Here’s how the new sanctions bill could hurt the crypto industry
Yesterday, a group of democratic co-sponsors led by Senator Warren introduced a bill titled the Digital Asset Sanctions Compliance Enhancement Act. The bill presents certain precautions to properly prevent Russia from using crypto to evade economic sanctions.
In addition to the fact that crypto can’t single-handedly rescue Russia and that most countries are already applying crypto sanctions, the introduced precautions apply restrictions on persons who build, operate, and use cryptocurrency networks even if they have no knowledge or intent to help anyone evade sanctions. Everyone who publishes open-source software or facilitates communication among network participants would fall under that definition and face sanctions themselves.
What would happen if the bill passed?
The bill calls for sanctions on:
“Anyone who significantly and materially assisted, sponsored, or provided financial, material, or technological support for, or goods or services to or in support of any [sanctioned] person.”
This vague definition is very prone to be used in an overinclusive manner. So let’s briefly go over the first actors that come to mind.
All exchange platforms
From the above sentence, exchange platforms are direct collocutors of “goods or services.” Even though non-compliant overseas crypto exchanges remain the most significant threat against Anti Money Laundering and Counter Financing of Terrorism, this act doesn’t target them only. As they are already operating illegally, additional regulations do very little to change their operations.
Moreover, the US President can already create secondary sanctions on exchanges when necessary. Therefore, this act will do nothing more than jeopardize all exchange platforms’ operations without offering solid merit for measuring the crime.
All key actors
In addition to the above statement, the bill also allows:
“The Secretary of Treasury to implement a full and indiscriminate ban on exchanges or non-custodial transaction facilitators doing business with anyone or any cryptocurrency address known to be, or could reasonably be known to be, affiliated with persons in Russia.”
This statement, together with the “persons providing material or technical support” definition from the above statement might include literally everyone who is involved in the crypto industry.
An uncountable number of people contributed to the creation of software, which is used to either conduct business or send transactions to sanctioned individuals by third parties. All developers who created the code and all nodes, validators, miners, and all other similar roles who help the system work would be sanctioned if this bill passes.
Innocent Russians
Based on these statements, everyone who processes transactions after the sanctioned activities would be guilty too, since their transactions help miners create more blocks and thereby consolidate the approval of the sanctioned transaction.
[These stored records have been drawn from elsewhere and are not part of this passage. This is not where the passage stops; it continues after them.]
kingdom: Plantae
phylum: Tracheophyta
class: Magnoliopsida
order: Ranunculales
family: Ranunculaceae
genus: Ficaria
This also includes millions of Russian citizens, who have a higher chance of being related to the sanctioned transactions defined in the bill. These Russians may be against the war and have no other alternative other than crypto to protect what’s left of their personal finances.
Commenting on the possible range of the bill, the Founder of the Ukrainian crypto exchange, the Ukrainian government Michael Chobanian said that these Russians are the real opposition to Putin, and the last thing they need is more sanctions on themselves. He stated:
“Many civilians justifiably fear the seizure of retail deposits and want to protect their capital. Purchasing digital assets is an effective means by which ordinary Russian citizens can demonstrate their opposition to Putin’s regime by moving their savings out of the financial system of the Russian ruble.”